Your goal — For the listing below, output exactly the lines from the line with "six years a" up to and including the line with "RFPs, and more.", and no other lines.

Source data —
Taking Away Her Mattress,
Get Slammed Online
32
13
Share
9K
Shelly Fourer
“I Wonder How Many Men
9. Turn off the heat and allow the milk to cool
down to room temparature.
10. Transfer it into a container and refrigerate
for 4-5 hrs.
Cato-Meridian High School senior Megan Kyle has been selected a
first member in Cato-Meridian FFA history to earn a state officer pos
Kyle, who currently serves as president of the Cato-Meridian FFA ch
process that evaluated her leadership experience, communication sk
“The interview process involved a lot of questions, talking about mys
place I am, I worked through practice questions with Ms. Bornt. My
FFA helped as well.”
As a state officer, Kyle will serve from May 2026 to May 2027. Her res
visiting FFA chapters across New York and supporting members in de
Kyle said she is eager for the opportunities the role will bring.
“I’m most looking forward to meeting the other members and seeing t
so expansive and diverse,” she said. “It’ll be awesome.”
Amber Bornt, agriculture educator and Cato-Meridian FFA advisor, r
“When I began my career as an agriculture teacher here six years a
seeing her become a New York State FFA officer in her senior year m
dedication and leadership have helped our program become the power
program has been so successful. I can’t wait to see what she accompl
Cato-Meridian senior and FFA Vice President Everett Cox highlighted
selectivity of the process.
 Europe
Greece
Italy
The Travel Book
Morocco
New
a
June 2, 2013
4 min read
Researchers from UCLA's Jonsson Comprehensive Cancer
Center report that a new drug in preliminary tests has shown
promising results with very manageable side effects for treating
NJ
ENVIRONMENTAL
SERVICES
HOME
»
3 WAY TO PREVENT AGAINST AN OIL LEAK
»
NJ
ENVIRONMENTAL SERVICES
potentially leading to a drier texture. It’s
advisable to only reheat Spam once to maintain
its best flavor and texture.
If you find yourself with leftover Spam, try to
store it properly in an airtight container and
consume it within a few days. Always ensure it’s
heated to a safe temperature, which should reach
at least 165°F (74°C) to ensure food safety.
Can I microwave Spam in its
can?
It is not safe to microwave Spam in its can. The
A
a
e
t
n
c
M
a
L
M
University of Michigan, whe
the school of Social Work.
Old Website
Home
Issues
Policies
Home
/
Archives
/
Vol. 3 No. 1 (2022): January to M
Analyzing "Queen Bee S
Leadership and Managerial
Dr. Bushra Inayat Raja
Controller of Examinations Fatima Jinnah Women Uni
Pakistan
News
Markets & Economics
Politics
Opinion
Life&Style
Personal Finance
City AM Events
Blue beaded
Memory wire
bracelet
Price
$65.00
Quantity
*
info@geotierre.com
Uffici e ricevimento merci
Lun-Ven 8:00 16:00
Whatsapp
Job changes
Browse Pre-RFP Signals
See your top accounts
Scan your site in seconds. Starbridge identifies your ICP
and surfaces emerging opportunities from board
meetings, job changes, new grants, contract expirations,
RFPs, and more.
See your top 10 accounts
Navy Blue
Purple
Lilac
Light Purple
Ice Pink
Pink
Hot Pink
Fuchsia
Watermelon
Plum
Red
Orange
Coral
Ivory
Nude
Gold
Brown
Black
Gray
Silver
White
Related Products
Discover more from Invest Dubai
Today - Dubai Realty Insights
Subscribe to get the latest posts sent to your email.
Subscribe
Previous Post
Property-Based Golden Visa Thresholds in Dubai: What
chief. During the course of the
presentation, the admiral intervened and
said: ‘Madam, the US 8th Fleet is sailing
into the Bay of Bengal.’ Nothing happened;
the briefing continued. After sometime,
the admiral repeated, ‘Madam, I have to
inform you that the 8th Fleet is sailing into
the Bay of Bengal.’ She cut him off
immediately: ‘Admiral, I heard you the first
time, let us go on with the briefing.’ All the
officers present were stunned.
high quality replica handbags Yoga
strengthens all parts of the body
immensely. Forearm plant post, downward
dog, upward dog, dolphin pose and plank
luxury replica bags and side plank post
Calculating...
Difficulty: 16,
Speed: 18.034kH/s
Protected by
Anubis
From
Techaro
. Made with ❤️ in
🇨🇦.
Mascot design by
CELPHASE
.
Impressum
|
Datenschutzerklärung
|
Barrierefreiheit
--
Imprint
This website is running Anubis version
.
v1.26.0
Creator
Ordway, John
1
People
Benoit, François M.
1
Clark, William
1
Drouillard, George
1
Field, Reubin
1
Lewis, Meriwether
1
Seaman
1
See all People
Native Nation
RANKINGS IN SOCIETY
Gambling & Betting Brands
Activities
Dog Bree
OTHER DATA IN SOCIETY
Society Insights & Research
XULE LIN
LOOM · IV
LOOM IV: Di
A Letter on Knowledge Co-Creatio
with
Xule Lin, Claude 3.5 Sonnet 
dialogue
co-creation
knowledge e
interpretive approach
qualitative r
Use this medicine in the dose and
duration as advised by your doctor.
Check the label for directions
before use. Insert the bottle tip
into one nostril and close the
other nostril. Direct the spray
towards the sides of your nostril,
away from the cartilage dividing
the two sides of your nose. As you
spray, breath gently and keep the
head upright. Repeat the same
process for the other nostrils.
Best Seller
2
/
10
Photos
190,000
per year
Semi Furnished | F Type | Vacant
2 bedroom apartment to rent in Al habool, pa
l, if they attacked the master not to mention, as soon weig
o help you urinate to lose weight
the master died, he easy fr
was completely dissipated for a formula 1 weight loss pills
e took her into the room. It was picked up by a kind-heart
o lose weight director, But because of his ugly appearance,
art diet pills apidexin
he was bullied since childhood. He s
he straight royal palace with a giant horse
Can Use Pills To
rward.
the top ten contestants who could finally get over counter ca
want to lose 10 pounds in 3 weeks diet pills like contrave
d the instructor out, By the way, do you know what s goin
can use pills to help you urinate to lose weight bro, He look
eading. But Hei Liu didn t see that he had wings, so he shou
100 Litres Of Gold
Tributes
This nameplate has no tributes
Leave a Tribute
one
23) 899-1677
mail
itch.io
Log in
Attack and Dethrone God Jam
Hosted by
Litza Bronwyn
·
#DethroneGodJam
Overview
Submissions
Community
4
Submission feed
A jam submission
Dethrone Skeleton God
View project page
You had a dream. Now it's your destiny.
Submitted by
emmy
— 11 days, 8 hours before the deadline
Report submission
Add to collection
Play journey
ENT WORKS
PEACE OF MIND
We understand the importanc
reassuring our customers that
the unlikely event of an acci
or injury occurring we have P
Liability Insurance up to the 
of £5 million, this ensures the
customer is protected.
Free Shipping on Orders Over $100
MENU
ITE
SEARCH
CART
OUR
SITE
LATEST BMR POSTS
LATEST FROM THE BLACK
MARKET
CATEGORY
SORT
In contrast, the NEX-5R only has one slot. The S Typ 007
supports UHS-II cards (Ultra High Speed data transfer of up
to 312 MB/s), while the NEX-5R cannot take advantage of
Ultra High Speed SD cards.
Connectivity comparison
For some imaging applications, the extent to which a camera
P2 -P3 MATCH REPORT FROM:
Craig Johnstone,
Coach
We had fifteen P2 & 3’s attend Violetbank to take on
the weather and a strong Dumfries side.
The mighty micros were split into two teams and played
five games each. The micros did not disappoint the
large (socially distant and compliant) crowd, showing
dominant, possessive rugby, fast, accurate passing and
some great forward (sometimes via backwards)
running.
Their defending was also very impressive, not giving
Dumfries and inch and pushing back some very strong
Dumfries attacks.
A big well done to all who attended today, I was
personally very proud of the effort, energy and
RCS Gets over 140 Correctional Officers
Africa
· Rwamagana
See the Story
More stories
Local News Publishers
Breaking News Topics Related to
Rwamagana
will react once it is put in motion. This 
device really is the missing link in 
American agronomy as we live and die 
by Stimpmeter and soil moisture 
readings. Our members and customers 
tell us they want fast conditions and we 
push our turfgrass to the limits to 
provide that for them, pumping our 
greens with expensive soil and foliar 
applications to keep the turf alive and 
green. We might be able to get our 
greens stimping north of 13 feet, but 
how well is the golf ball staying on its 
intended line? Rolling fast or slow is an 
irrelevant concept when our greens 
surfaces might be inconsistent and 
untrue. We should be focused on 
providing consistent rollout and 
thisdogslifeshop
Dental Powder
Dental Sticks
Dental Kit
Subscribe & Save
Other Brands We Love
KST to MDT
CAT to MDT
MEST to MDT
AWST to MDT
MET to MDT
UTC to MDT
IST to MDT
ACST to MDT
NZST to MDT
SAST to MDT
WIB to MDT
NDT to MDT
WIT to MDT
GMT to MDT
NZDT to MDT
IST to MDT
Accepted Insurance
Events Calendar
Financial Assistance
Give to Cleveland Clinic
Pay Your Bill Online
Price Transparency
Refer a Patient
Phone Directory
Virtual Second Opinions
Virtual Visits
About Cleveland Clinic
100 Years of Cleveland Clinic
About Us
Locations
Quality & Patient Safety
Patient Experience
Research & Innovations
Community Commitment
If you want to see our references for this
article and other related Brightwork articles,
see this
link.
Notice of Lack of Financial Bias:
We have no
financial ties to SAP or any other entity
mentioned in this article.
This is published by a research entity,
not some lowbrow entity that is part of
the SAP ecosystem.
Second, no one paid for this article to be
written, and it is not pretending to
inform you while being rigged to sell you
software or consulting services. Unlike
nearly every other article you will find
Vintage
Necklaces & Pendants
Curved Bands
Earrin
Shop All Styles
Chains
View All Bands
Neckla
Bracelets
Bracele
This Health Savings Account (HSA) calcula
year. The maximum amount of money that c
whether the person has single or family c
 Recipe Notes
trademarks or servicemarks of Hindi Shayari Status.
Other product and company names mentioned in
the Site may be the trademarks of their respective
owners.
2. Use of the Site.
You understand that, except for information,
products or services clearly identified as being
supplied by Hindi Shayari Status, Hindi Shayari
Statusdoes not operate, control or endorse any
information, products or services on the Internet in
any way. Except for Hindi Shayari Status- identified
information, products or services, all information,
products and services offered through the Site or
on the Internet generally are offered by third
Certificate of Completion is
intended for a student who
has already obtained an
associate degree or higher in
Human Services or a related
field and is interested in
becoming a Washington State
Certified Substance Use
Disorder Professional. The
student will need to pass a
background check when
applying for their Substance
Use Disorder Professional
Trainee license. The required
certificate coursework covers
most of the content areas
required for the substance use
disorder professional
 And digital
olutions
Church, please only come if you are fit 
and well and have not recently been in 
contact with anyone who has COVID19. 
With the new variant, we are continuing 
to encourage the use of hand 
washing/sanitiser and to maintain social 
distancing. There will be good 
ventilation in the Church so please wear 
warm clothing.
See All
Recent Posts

Answer space —
“When I began my career as an agriculture teacher here six years a
seeing her become a New York State FFA officer in her senior year m
dedication and leadership have helped our program become the power
program has been so successful. I can’t wait to see what she accompl
Cato-Meridian senior and FFA Vice President Everett Cox highlighted
selectivity of the process.
 Europe
Greece
Italy
The Travel Book
Morocco
New
a
June 2, 2013
4 min read
Researchers from UCLA's Jonsson Comprehensive Cancer
Center report that a new drug in preliminary tests has shown
promising results with very manageable side effects for treating
NJ
ENVIRONMENTAL
SERVICES
HOME
»
3 WAY TO PREVENT AGAINST AN OIL LEAK
»
NJ
ENVIRONMENTAL SERVICES
potentially leading to a drier texture. It’s
advisable to only reheat Spam once to maintain
its best flavor and texture.
If you find yourself with leftover Spam, try to
store it properly in an airtight container and
consume it within a few days. Always ensure it’s
heated to a safe temperature, which should reach
at least 165°F (74°C) to ensure food safety.
Can I microwave Spam in its
can?
It is not safe to microwave Spam in its can. The
A
a
e
t
n
c
M
a
L
M
University of Michigan, whe
the school of Social Work.
Old Website
Home
Issues
Policies
Home
/
Archives
/
Vol. 3 No. 1 (2022): January to M
Analyzing "Queen Bee S
Leadership and Managerial
Dr. Bushra Inayat Raja
Controller of Examinations Fatima Jinnah Women Uni
Pakistan
News
Markets & Economics
Politics
Opinion
Life&Style
Personal Finance
City AM Events
Blue beaded
Memory wire
bracelet
Price
$65.00
Quantity
*
info@geotierre.com
Uffici e ricevimento merci
Lun-Ven 8:00 16:00
Whatsapp
Job changes
Browse Pre-RFP Signals
See your top accounts
Scan your site in seconds. Starbridge identifies your ICP
and surfaces emerging opportunities from board
meetings, job changes, new grants, contract expirations,
RFPs, and more.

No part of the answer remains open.